(Collected data)
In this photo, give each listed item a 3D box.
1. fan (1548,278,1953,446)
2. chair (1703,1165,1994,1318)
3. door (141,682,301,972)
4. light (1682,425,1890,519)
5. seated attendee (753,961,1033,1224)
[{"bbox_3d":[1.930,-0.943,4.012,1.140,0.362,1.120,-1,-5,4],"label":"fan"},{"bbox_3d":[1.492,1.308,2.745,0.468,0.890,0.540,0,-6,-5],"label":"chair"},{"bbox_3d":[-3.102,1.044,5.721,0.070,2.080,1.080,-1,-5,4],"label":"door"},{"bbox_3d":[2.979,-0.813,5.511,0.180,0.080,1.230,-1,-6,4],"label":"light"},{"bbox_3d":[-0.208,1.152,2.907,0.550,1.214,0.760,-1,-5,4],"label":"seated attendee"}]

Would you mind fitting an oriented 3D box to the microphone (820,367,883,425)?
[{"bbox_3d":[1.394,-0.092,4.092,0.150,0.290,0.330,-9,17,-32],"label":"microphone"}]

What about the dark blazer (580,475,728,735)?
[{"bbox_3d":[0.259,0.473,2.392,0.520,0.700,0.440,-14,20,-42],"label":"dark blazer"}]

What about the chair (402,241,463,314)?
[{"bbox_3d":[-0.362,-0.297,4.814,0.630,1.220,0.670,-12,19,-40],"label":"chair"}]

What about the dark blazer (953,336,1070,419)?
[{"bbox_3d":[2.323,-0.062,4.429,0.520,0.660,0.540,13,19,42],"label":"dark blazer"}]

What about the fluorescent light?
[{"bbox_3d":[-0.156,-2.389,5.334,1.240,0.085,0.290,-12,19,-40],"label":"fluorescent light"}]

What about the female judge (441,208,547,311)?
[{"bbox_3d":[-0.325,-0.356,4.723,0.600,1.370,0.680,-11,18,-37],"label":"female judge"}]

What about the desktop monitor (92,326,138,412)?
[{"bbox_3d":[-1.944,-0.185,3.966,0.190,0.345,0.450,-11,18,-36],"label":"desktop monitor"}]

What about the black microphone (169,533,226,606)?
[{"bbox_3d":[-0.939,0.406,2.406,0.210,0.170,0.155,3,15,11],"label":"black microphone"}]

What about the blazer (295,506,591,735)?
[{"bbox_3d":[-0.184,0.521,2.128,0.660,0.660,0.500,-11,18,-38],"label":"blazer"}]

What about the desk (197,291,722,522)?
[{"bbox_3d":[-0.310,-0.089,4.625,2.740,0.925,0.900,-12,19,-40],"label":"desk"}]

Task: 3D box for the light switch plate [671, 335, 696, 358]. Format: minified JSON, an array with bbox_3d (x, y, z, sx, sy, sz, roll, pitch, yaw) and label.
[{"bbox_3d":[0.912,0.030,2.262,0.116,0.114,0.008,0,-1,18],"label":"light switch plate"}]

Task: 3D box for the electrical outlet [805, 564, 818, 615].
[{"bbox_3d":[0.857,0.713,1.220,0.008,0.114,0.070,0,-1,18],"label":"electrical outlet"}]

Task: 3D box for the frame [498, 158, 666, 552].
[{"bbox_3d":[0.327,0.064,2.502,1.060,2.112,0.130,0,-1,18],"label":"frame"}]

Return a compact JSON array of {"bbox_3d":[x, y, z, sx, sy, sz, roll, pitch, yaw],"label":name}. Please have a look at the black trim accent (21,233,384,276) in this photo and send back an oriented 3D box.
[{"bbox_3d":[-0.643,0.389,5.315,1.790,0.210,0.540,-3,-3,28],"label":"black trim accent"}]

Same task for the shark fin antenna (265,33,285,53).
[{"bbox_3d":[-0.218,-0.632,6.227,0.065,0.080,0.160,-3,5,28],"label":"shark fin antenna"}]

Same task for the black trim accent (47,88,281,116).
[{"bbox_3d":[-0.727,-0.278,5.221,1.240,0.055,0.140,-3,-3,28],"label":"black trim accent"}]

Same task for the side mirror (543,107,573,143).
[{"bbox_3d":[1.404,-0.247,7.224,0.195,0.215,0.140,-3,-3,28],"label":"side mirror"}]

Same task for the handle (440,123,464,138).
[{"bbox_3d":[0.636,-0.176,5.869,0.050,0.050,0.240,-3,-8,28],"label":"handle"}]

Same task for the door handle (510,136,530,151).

- **TASK DETAILS**:
Render every record verbatim. Nothing should be left out.

- **TASK ANSWER**:
In this photo, give each listed item a 3D box.
1. fan (1548,278,1953,446)
2. chair (1703,1165,1994,1318)
3. door (141,682,301,972)
4. light (1682,425,1890,519)
5. seated attendee (753,961,1033,1224)
[{"bbox_3d":[1.930,-0.943,4.012,1.140,0.362,1.120,-1,-5,4],"label":"fan"},{"bbox_3d":[1.492,1.308,2.745,0.468,0.890,0.540,0,-6,-5],"label":"chair"},{"bbox_3d":[-3.102,1.044,5.721,0.070,2.080,1.080,-1,-5,4],"label":"door"},{"bbox_3d":[2.979,-0.813,5.511,0.180,0.080,1.230,-1,-6,4],"label":"light"},{"bbox_3d":[-0.208,1.152,2.907,0.550,1.214,0.760,-1,-5,4],"label":"seated attendee"}]

Would you mind fitting an oriented 3D box to the microphone (820,367,883,425)?
[{"bbox_3d":[1.394,-0.092,4.092,0.150,0.290,0.330,-9,17,-32],"label":"microphone"}]

What about the dark blazer (580,475,728,735)?
[{"bbox_3d":[0.259,0.473,2.392,0.520,0.700,0.440,-14,20,-42],"label":"dark blazer"}]

What about the chair (402,241,463,314)?
[{"bbox_3d":[-0.362,-0.297,4.814,0.630,1.220,0.670,-12,19,-40],"label":"chair"}]

What about the dark blazer (953,336,1070,419)?
[{"bbox_3d":[2.323,-0.062,4.429,0.520,0.660,0.540,13,19,42],"label":"dark blazer"}]

What about the fluorescent light?
[{"bbox_3d":[-0.156,-2.389,5.334,1.240,0.085,0.290,-12,19,-40],"label":"fluorescent light"}]

What about the female judge (441,208,547,311)?
[{"bbox_3d":[-0.325,-0.356,4.723,0.600,1.370,0.680,-11,18,-37],"label":"female judge"}]

What about the desktop monitor (92,326,138,412)?
[{"bbox_3d":[-1.944,-0.185,3.966,0.190,0.345,0.450,-11,18,-36],"label":"desktop monitor"}]

What about the black microphone (169,533,226,606)?
[{"bbox_3d":[-0.939,0.406,2.406,0.210,0.170,0.155,3,15,11],"label":"black microphone"}]

What about the blazer (295,506,591,735)?
[{"bbox_3d":[-0.184,0.521,2.128,0.660,0.660,0.500,-11,18,-38],"label":"blazer"}]

What about the desk (197,291,722,522)?
[{"bbox_3d":[-0.310,-0.089,4.625,2.740,0.925,0.900,-12,19,-40],"label":"desk"}]

Task: 3D box for the light switch plate [671, 335, 696, 358]. Format: minified JSON, an array with bbox_3d (x, y, z, sx, sy, sz, roll, pitch, yaw) and label.
[{"bbox_3d":[0.912,0.030,2.262,0.116,0.114,0.008,0,-1,18],"label":"light switch plate"}]

Task: 3D box for the electrical outlet [805, 564, 818, 615].
[{"bbox_3d":[0.857,0.713,1.220,0.008,0.114,0.070,0,-1,18],"label":"electrical outlet"}]

Task: 3D box for the frame [498, 158, 666, 552].
[{"bbox_3d":[0.327,0.064,2.502,1.060,2.112,0.130,0,-1,18],"label":"frame"}]

Return a compact JSON array of {"bbox_3d":[x, y, z, sx, sy, sz, roll, pitch, yaw],"label":name}. Please have a look at the black trim accent (21,233,384,276) in this photo and send back an oriented 3D box.
[{"bbox_3d":[-0.643,0.389,5.315,1.790,0.210,0.540,-3,-3,28],"label":"black trim accent"}]

Same task for the shark fin antenna (265,33,285,53).
[{"bbox_3d":[-0.218,-0.632,6.227,0.065,0.080,0.160,-3,5,28],"label":"shark fin antenna"}]

Same task for the black trim accent (47,88,281,116).
[{"bbox_3d":[-0.727,-0.278,5.221,1.240,0.055,0.140,-3,-3,28],"label":"black trim accent"}]

Same task for the side mirror (543,107,573,143).
[{"bbox_3d":[1.404,-0.247,7.224,0.195,0.215,0.140,-3,-3,28],"label":"side mirror"}]

Same task for the handle (440,123,464,138).
[{"bbox_3d":[0.636,-0.176,5.869,0.050,0.050,0.240,-3,-8,28],"label":"handle"}]

Same task for the door handle (510,136,530,151).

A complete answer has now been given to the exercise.